The Principal Who May Have Hypnotized His Students to Death
On March 15, 2011, 16-year-old North Port High School student and star quarterback Marcus Freeman died in a puzzling car accident following a visit to the dentist. Over the next few weeks, two of his classmates, 16-year-olds Wesley McKinley and Brittany Palumbo, killed themselves. Occurring in such short succession, these tragedies rocked their close-knit neighborhood in Sarasota, Florida, and it wasn’t long before questions emerged about what, precisely, was going on at the high school.
The answer, it turned out, was hypnosis—conducted by none other than the school’s principal, Dr. George Kenney.

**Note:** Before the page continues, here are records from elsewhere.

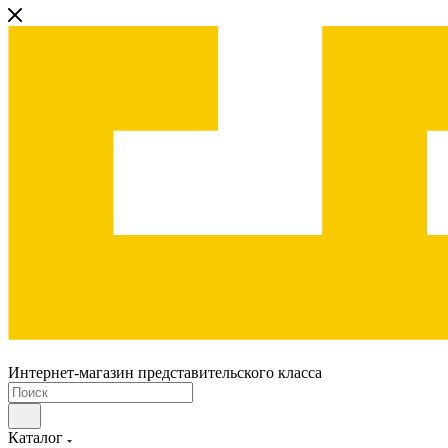
Интернет-магазин представительского класса
Каталог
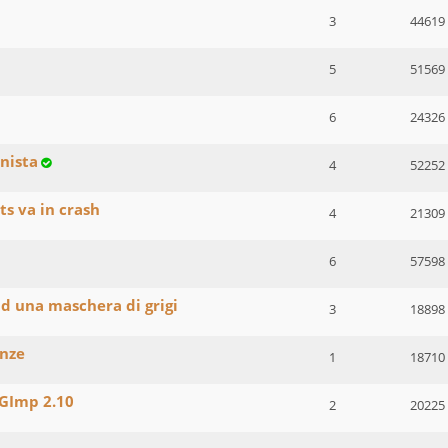
3
44619
5
51569
6
24326
nista
4
52252
cts va in crash
4
21309
6
57598
ad una maschera di grigi
3
18898
enze
1
18710
 GImp 2.10
2
20225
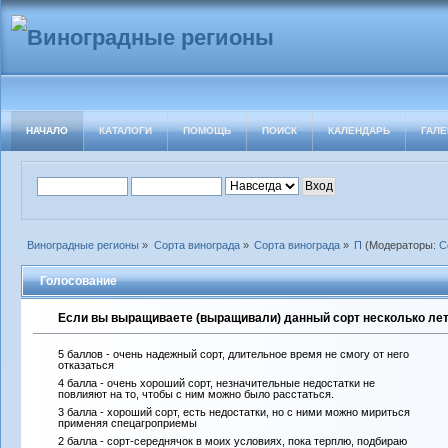
НАЧАЛО
КАТАЛОГИ
ПОМОЩЬ
ПОИСК
КАЛЕНДАРЬ
ГАЛЕ
Виноградные регионы
»
Сорта винограда
»
Сорта винограда
»
П
(Модераторы:
С
Голосование
Если вы выращиваете (выращивали) данный сорт несколько лет 
5 баллов - очень надежный сорт, длительное время не смогу от него
отказаться
4 балла - очень хороший сорт, незначительные недостатки не
повлияют на то, чтобы с ним можно было расстаться.
3 балла - хороший сорт, есть недостатки, но с ними можно мириться
применяя спецагроприемы
2 балла - сорт-середнячок в моих условиях, пока терплю, подбираю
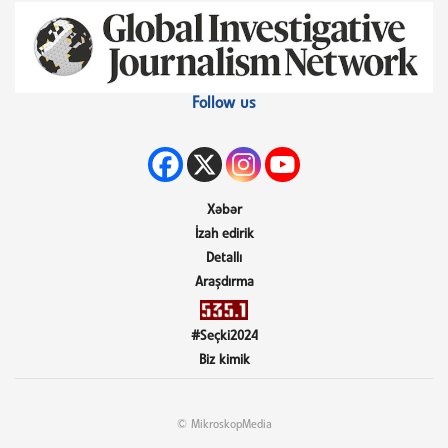
Follow us
Xəbər
İzah edirik
Detallı
Araşdırma
#Seçki2024
Biz kimik
© MikroskopMedia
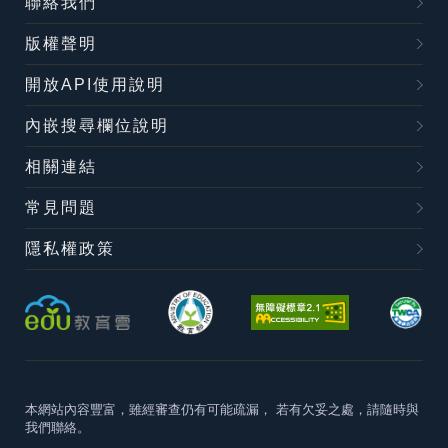
聯絡我們
版權聲明
開放API使用說明
內嵌搜尋欄位說明
相關連結
常見問題
隱私權政策
本網站內容豐富，雖經審查仍有可能疏漏，
若有欠妥之處，請隨時與
我們聯絡。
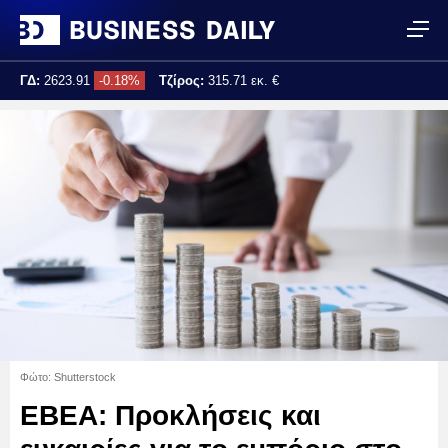
ΓΔ:
2623.91
-0.18%
Τζίρος:
315.71 εκ. €
Τελ. ενημέρωση:
17:25:04
Φώτο: Shutterstock
ΕΒΕΑ: Προκλήσεις και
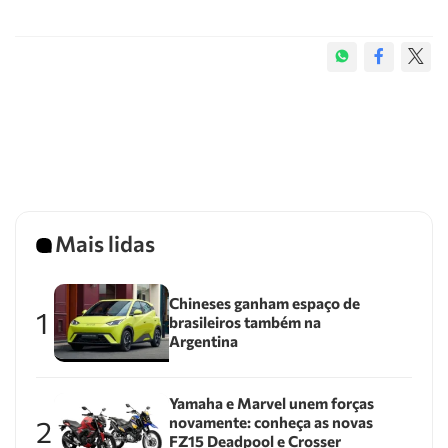
Mais lidas
Chineses ganham espaço de
1
brasileiros também na
Argentina
Yamaha e Marvel unem forças
novamente: conheça as novas
2
FZ15 Deadpool e Crosser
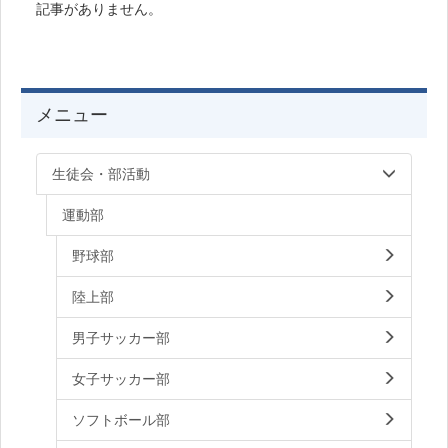
記事がありません。
メニュー
生徒会・部活動
運動部
野球部
陸上部
男子サッカー部
女子サッカー部
ソフトボール部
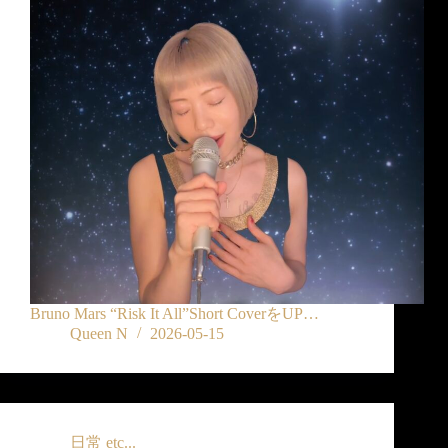
Bruno Mars “Risk It All”Short CoverをUP…
Queen N
2026-05-15
日常 etc...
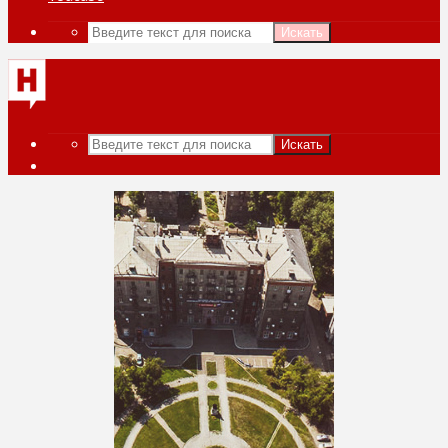
Искать
Искать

The latest installment in SundanceTV’s True Crime Story series, Look Into My Eyes (June 15, also on AMC+ and Sundance Now) is a four-part investigation into a story whose sensationalistic accusations transformed it into national news. For years, Kenney had been practicing hypnosis on students both in psychology class and in one-on-one sessions held in his office, which he recorded. By all accounts, he believed hypnosis was a therapeutic tool capable of alleviating pain, stress, anxiety, and other conditions (such as Tourette’s-like tics), and kids flocked to him for help; he hypnotized more than 70 students during this five-year period. Those included Freeman, McKinley, and Palumbo, and when the strange circumstances of their deaths came to light (including Freeman freezing up behind the wheel, and McKinley and Palumbo hanging themselves without a struggle), attention shifted to Kenney and his unusual behind-closed-doors activities.